As my last post stated, the SEC – absent some sort of damning evidence we’ve yet to see – has its hands full proving Goldman’s lack of disclosure of Paulson & Co’s involvement in the Abacus CDO was material and amounts to fraud. They’re up against some interesting precedents, for example, TSC Industries Inc v. Northway, Inc, in which the judge’s logic went as follows, and found (see http://en.wikipedia.org/wiki/TSC_Industries,_Inc._v._Northway,_Inc.):
“If the test was too stringent, it would cause the dismissal of otherwise meritorious lawsuits; if it were too lenient, corporate officers would be inclined to overwhelm shareholders with such a large volume of information that truly valuable facts might escape them. He formulated the test as follows: an omitted fact is material if there is a substantial likelihood that a reasonable shareholder would consider it important in deciding how to vote.
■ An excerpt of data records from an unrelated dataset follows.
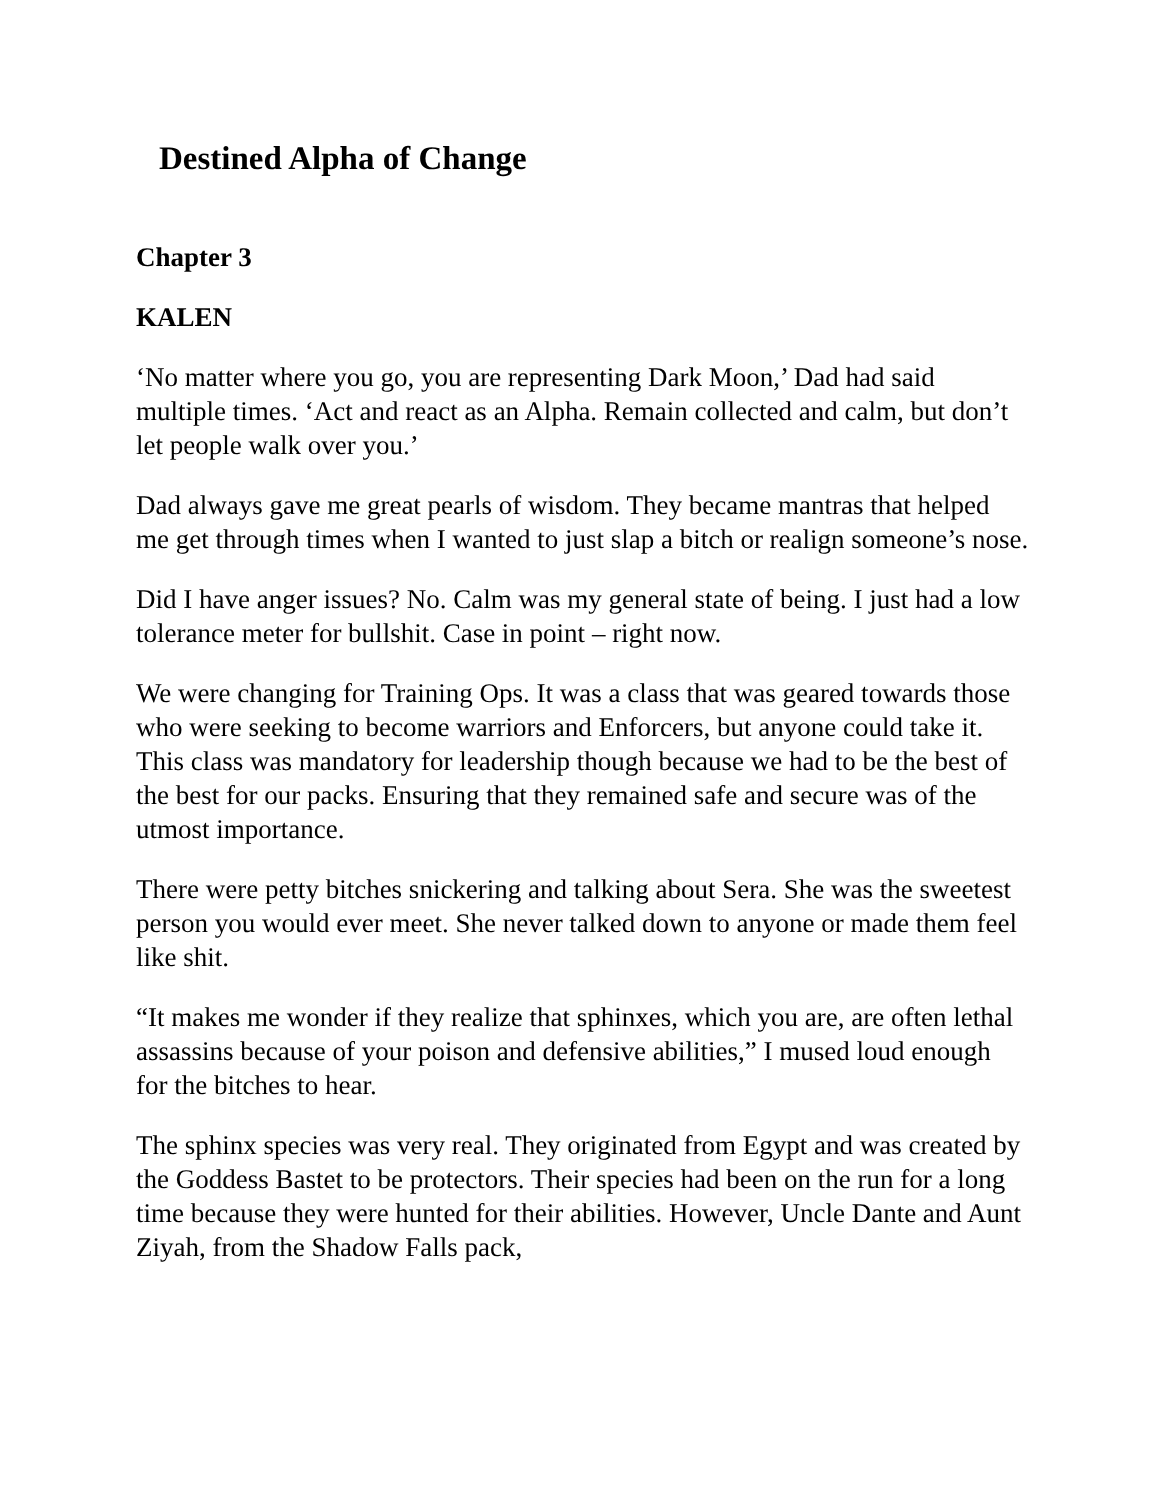Destined Alpha of Change
Chapter 3
KALEN
‘No matter where you go, you are representing Dark Moon,’ Dad had said multiple times. ‘Act and react as an Alpha. Remain collected and calm, but don’t let people walk over you.’
Dad always gave me great pearls of wisdom. They became mantras that helped me get through times when I wanted to just slap a bitch or realign someone’s nose.
Did I have anger issues? No. Calm was my general state of being. I just had a low tolerance meter for bullshit. Case in point – right now.
We were changing for Training Ops. It was a class that was geared towards those who were seeking to become warriors and Enforcers, but anyone could take it. This class was mandatory for leadership though because we had to be the best of the best for our packs. Ensuring that they remained safe and secure was of the utmost importance.
There were petty bitches snickering and talking about Sera. She was the sweetest person you would ever meet. She never talked down to anyone or made them feel like shit.
“It makes me wonder if they realize that sphinxes, which you are, are often lethal assassins because of your poison and defensive abilities,” I mused loud enough for the bitches to hear.
The sphinx species was very real. They originated from Egypt and was created by the Goddess Bastet to be protectors. Their species had been on the run for a long time because they were hunted for their abilities. However, Uncle Dante and Aunt Ziyah, from the Shadow Falls pack,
In other words, the court must determine whether under all the circumstances, the omitted fact would have assumed actual significance in the decision of the shareholder. Thus, materiality is a mixed question of fact and law.”
As I’ve argued, I don’t buy that full, explicit disclosure of Paulson’s involvement would have changed anything (excepting perhaps, as Steve Randy Waldman said, if IKB decided they’d be violating their mandate, but thats another conversation altogether).